What Is the Threat?
Anthracnose Leaf Blight consists of two main species: Apiognomonia and Discula. This is a type of fungus that winters on dead twig tissue, causing leaf spots to form on infected trees. As it proliferates, it can also lead to more widespread limb dieback.
When the spring occurs, developing fungal spores travel to newly emerged leaves, buds, and shoots. They’re most active in cool, damp conditions. After they kill the new leaf growth, they’ll travel down through the stalk’s petiole, where they’ll attack the twig.
In time, this leads to significant defoliation. In severe cases, complete leaf loss can occur by late spring.
The tree species most affected by Anthracnose Leaf Blight include:
Note that certain types of trees are more susceptible to different species of the fungus. For instance, sycamores are more likely to fall victim to Apiognomonia, while dogwood trees are more vulnerable to Discula.
Where Is the Threat?
Anthracnose Leaf Blight can occur anywhere in North America. It’s been found in Pacific dogwood trees throughout Oregon, Washington, Idaho, and British Columbia, as well as flowering dogwoods in the eastern U.S. (from Massachusetts to Georgia).
In terms of sycamores, American and California species are more susceptible to the disease than other, more improved cultivars, such as the London Plane.
This disease is most prevalent in regions of the U.S. and Canada that receive an ample amount of rainfall in the spring, as well as warm temperatures. This climate encourages early bud break, which can increase the number and severity of the fungal spores.
Symptoms of Anthracnose Leaf Blight
Concerned that Anthracnose Leaf Blight might be affecting your trees? For a definitive answer, contact your local tree service. In the meantime, you can look for the telltale signs of this disease.
The most easily visible indications are the tan/red lesions that will develop along the veins and edges of a diseased leaf. These lesions can cause the leaf to shrivel and pucker, and eventually fall off. If the fungus is allowed to grow untreated, it can cause shoot dieback and blight.
Over time, this will result in defoliation and leaf loss. Note that dogwoods are more likely to exhibit tan, irregular lesions, with reddish-brown edges that adjoin one another. Though both types of dogwoods will retain their infected leaves through the fall, you may notice that Pacific dogwoods will drop them in the spring.

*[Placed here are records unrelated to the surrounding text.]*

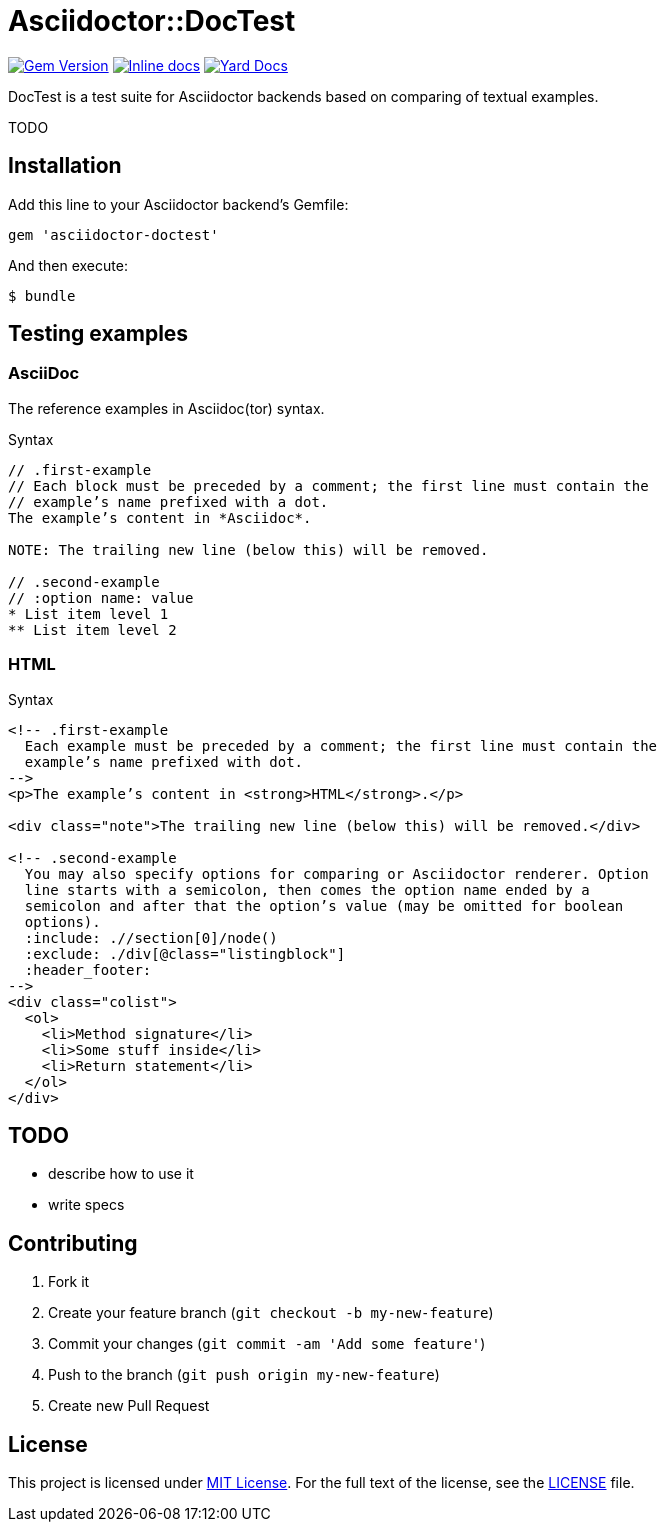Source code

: = Asciidoctor::DocTest

image:https://badge.fury.io/rb/asciidoctor-doctest.svg[Gem Version, link="http://badge.fury.io/rb/asciidoctor-doctest"] image:http://inch-ci.org/github/asciidoctor/asciidoctor-doctest.svg?branch=master[Inline docs, link="http://inch-ci.org/github/asciidoctor/asciidoctor-doctest"] image:https://img.shields.io/badge/yard-docs-blue.svg[Yard Docs, link=http://www.rubydoc.info/github/asciidoctor/asciidoctor-doctest/frames]

DocTest is a test suite for Asciidoctor backends based on comparing of textual examples.

TODO


== Installation

Add this line to your Asciidoctor backend’s Gemfile:

```ruby
gem 'asciidoctor-doctest'
```

And then execute:

 $ bundle


== Testing examples

=== AsciiDoc

The reference examples in Asciidoc(tor) syntax.

[source, asciidoc]
.Syntax
----
// .first-example
// Each block must be preceded by a comment; the first line must contain the
// example’s name prefixed with a dot.
The example’s content in *Asciidoc*.

NOTE: The trailing new line (below this) will be removed.

// .second-example
// :option name: value
* List item level 1
** List item level 2

----

=== HTML

[source, html]
.Syntax
----
<!-- .first-example
  Each example must be preceded by a comment; the first line must contain the
  example’s name prefixed with dot.
-->
<p>The example’s content in <strong>HTML</strong>.</p>

<div class="note">The trailing new line (below this) will be removed.</div>

<!-- .second-example
  You may also specify options for comparing or Asciidoctor renderer. Option
  line starts with a semicolon, then comes the option name ended by a
  semicolon and after that the option’s value (may be omitted for boolean
  options).
  :include: .//section[0]/node()
  :exclude: ./div[@class="listingblock"]
  :header_footer:
-->
<div class="colist">
  <ol>
    <li>Method signature</li>
    <li>Some stuff inside</li>
    <li>Return statement</li>
  </ol>
</div>

----

== TODO

* describe how to use it
* write specs


== Contributing

. Fork it
. Create your feature branch (`git checkout -b my-new-feature`)
. Commit your changes (`git commit -am 'Add some feature'`)
. Push to the branch (`git push origin my-new-feature`)
. Create new Pull Request

== License

This project is licensed under http://opensource.org/licenses/MIT/[MIT License]. For the full text of the license, see the link:LICENSE[LICENSE] file.
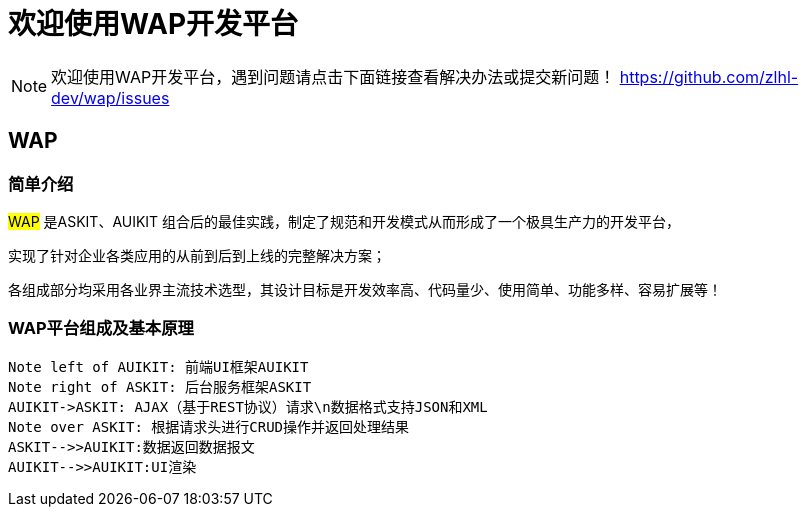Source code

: # 欢迎使用WAP开发平台

[NOTE]
====
欢迎使用WAP开发平台，遇到问题请点击下面链接查看解决办法或提交新问题！  https://github.com/zlhl-dev/wap/issues
====


## WAP

### 简单介绍
#WAP# 是ASKIT、AUIKIT 组合后的最佳实践，制定了规范和开发模式从而形成了一个极具生产力的开发平台，

实现了针对企业各类应用的从前到后到上线的完整解决方案；

各组成部分均采用各业界主流技术选型，其设计目标是开发效率高、代码量少、使用简单、功能多样、容易扩展等！

### WAP平台组成及基本原理

```sequence
Note left of AUIKIT: 前端UI框架AUIKIT
Note right of ASKIT: 后台服务框架ASKIT
AUIKIT->ASKIT: AJAX（基于REST协议）请求\n数据格式支持JSON和XML
Note over ASKIT: 根据请求头进行CRUD操作并返回处理结果
ASKIT-->>AUIKIT:数据返回数据报文
AUIKIT-->>AUIKIT:UI渲染
```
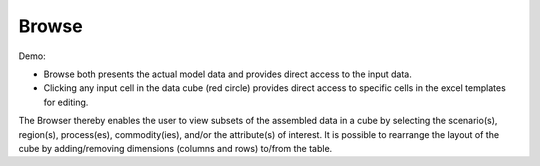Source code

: =======================
Browse
=======================

Demo:

.. raw:: html

        <iframe width="560" height="315" src="https://www.youtube.com/embed/sRMCd2wVqGY" frameborder="0" allow="accelerometer; autoplay; clipboard-write; encrypted-media; gyroscope; picture-in-picture" allowfullscreen></iframe>

* Browse both presents the actual model data and provides direct access to the input data.

* Clicking any input cell in the data cube (red circle) provides direct access to specific cells in the excel templates for editing.

.. image:: images/Browse.png
   :width: 600

The Browser thereby enables the user to view subsets of the assembled data in a cube by selecting the scenario(s), region(s), process(es), commodity(ies), and/or the attribute(s) of interest.
It is possible to rearrange the layout of the cube by adding/removing dimensions (columns and rows) to/from the table.
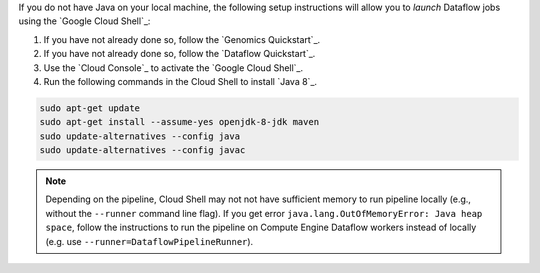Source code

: If you do not have Java on your local machine, the following setup instructions will allow you to *launch* Dataflow jobs using the `Google Cloud Shell`_:

#. If you have not already done so, follow the `Genomics Quickstart`_.

#. If you have not already done so, follow the `Dataflow Quickstart`_.

#. Use the `Cloud Console`_ to activate the `Google Cloud Shell`_.

#. Run the following commands in the Cloud Shell to install `Java 8`_.

.. code-block:: shell

  sudo apt-get update
  sudo apt-get install --assume-yes openjdk-8-jdk maven
  sudo update-alternatives --config java
  sudo update-alternatives --config javac

.. note::

  Depending on the pipeline, Cloud Shell may not not have sufficient memory to run pipeline locally (e.g., without the ``--runner`` command line flag).  If you get error ``java.lang.OutOfMemoryError: Java heap space``, follow the instructions to run the pipeline on Compute Engine Dataflow workers instead of locally (e.g. use ``--runner=DataflowPipelineRunner``).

What To Do About Anthracnose Leaf Blight
It’s important to treat Anthracnose Leaf Blight as soon as you notice it. Otherwise, a repeat infection can occur year after year. When this happens, it can cause epicormic sprouting along the tree’s trunk, and can also make the plant more vulnerable to future pests and diseases.
If possible, treat your trees in the late summer or early fall, before the spring infection period begins. In most cases, an injectable systemic fungicide can inhibit the fungal cells and increase the tree’s natural defense mechanism.